David Hamilton was born in Cookstown, Co. Tyrone and moved to Belfast when he was about eight years old.  While at Mosney I took the opportunity to ask him about his background:–

I played football with Bobby Sands!

I grew up in Rathcoole housing estate in Belfast.  14,000 people live there and not five of them would be Roman Catholics!   At that time, though, it was a mixed estate – I played football with Bobby Sands!  I never thought then that either of us would end up in jail.

When the troubles started there was a lot of fighting – with the Catholic boys – on the way home from school.  There was safety in numbers – so I got involved in one of the gangs.

When the troubles were at their height in the early seventies I decided to join one of the para-military groups.  I was seventeen then and went into jail about a year later – for armed robbery, possession of weapons, petrol bombing, etc.  I got a five-year recorded sentence and spent about a year inside.

this time I was sentenced to twelve years

I was out only a few weeks when I got actively involved in para-military activity again, with another – illegal – group.  I ended up holding rank in the area I lived in and was responsible for different actions.  Sure enough, I was arrested again and this time I was sentenced to twelve years.

I was in the H-blocks and then, after two years, was moved back to the Crumlin Road Prison.  I was in a good mood because I had reached the final of the snooker competition and was sitting in my cell drinking a cup of tea, when suddenly, the thought came into my head to become a Christian.  I think I burned my lip on the tea!

__Data listing__
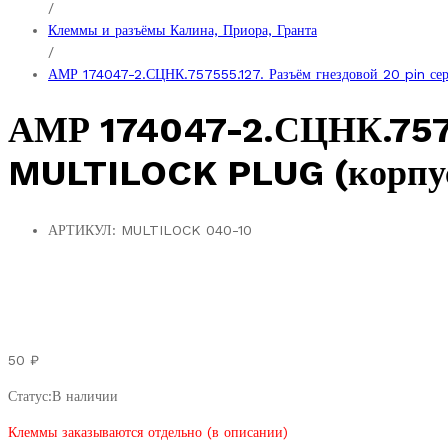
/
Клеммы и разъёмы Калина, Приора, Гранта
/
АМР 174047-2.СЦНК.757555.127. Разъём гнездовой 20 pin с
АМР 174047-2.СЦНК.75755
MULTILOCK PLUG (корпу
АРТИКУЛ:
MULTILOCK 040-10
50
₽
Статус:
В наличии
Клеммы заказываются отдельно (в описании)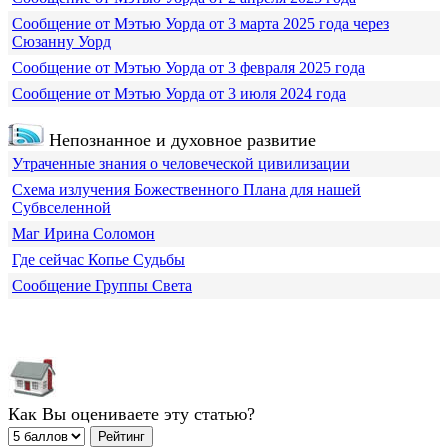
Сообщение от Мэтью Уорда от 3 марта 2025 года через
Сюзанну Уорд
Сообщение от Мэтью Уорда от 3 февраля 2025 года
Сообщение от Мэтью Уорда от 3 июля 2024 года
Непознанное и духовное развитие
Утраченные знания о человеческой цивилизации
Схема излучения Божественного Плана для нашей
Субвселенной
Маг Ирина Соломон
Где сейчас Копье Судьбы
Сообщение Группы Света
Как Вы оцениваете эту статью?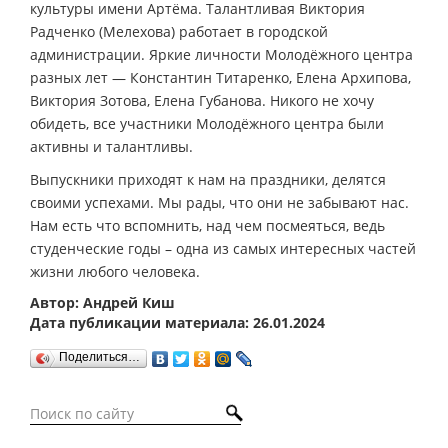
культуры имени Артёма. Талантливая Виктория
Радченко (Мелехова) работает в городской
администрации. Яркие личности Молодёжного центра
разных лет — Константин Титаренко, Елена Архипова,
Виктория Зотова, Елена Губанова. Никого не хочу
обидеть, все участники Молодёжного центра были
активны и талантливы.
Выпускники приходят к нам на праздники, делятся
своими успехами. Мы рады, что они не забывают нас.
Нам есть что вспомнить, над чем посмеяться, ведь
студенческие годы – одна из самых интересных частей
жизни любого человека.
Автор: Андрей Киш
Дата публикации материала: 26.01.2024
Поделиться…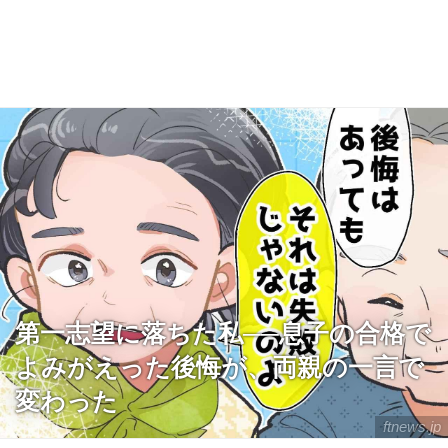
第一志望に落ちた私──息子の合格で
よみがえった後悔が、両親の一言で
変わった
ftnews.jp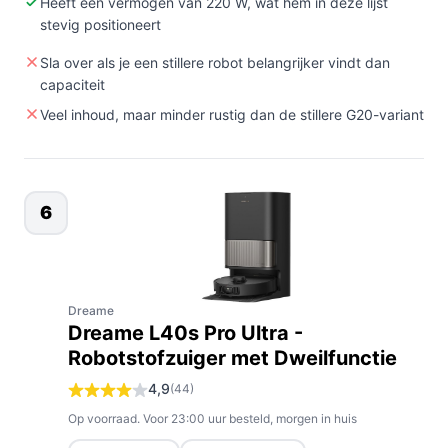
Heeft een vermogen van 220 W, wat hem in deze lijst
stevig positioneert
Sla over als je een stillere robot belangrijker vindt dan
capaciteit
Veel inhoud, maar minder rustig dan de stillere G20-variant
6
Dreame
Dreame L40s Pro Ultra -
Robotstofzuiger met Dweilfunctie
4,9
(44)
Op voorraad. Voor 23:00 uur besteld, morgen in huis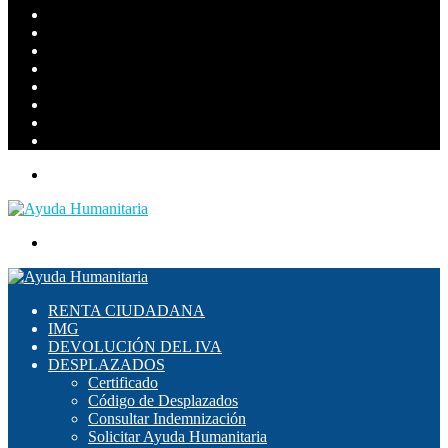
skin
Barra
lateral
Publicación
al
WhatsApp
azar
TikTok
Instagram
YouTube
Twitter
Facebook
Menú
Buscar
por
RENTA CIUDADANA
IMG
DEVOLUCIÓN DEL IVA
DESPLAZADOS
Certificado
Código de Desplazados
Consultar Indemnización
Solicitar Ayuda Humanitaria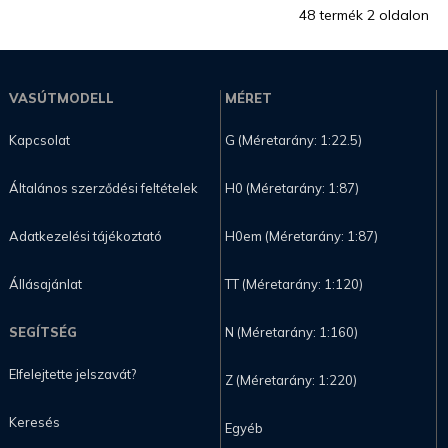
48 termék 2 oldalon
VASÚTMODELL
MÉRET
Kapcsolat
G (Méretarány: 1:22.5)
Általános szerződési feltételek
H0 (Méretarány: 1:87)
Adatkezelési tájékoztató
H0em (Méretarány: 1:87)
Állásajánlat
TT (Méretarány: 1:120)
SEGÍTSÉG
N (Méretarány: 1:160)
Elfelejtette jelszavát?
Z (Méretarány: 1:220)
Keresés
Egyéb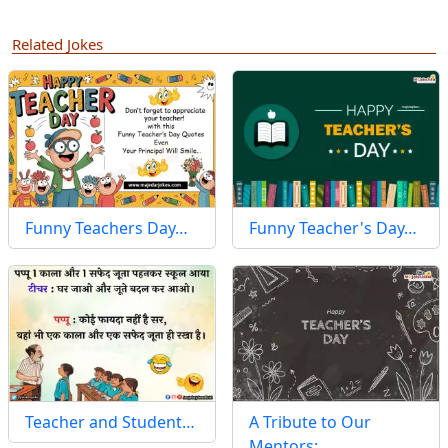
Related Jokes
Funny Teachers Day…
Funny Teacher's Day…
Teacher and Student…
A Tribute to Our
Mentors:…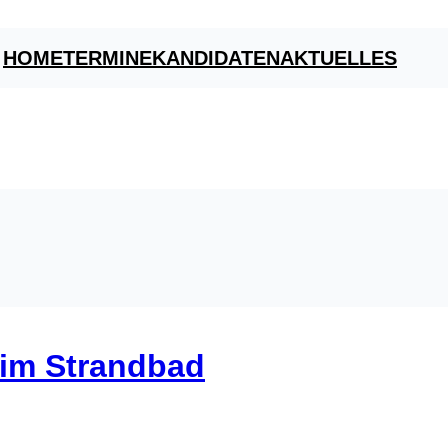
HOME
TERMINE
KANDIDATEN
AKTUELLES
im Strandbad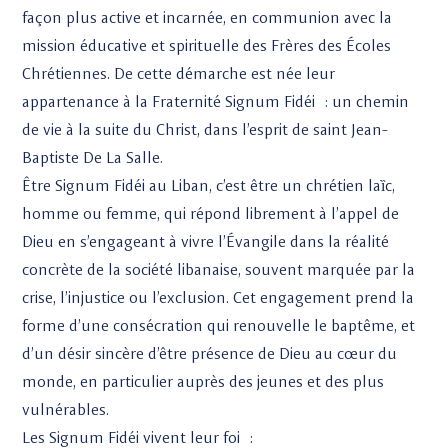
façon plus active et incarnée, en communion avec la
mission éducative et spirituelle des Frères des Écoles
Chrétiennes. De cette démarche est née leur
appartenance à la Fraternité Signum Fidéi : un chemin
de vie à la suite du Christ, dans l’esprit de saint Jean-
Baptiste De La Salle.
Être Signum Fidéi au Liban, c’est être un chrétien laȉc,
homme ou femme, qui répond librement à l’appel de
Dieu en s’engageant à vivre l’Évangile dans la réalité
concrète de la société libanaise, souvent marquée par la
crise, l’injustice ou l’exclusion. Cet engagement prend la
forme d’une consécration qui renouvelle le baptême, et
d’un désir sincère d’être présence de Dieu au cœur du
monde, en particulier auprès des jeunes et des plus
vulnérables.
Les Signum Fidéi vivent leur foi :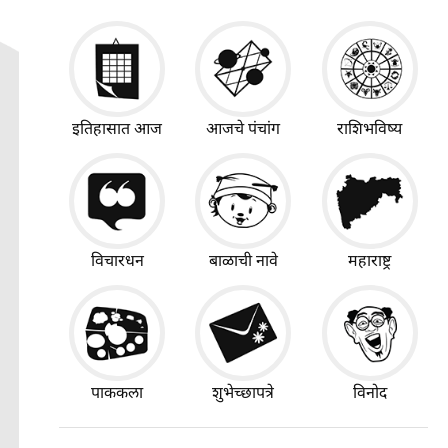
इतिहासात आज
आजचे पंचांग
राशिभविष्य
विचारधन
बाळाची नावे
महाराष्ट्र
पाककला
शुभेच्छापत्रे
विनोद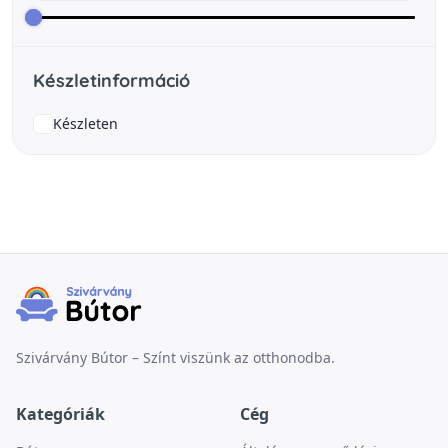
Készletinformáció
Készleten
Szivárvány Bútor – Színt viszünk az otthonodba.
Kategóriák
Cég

__Assignment__
Quote the stretch of the David Hamilton account from "When the troubles were" through "to twelve years.", word for word.

__Your solution__
When the troubles were at their height in the early seventies I decided to join one of the para-military groups.  I was seventeen then and went into jail about a year later – for armed robbery, possession of weapons, petrol bombing, etc.  I got a five-year recorded sentence and spent about a year inside.

this time I was sentenced to twelve years

I was out only a few weeks when I got actively involved in para-military activity again, with another – illegal – group.  I ended up holding rank in the area I lived in and was responsible for different actions.  Sure enough, I was arrested again and this time I was sentenced to twelve years.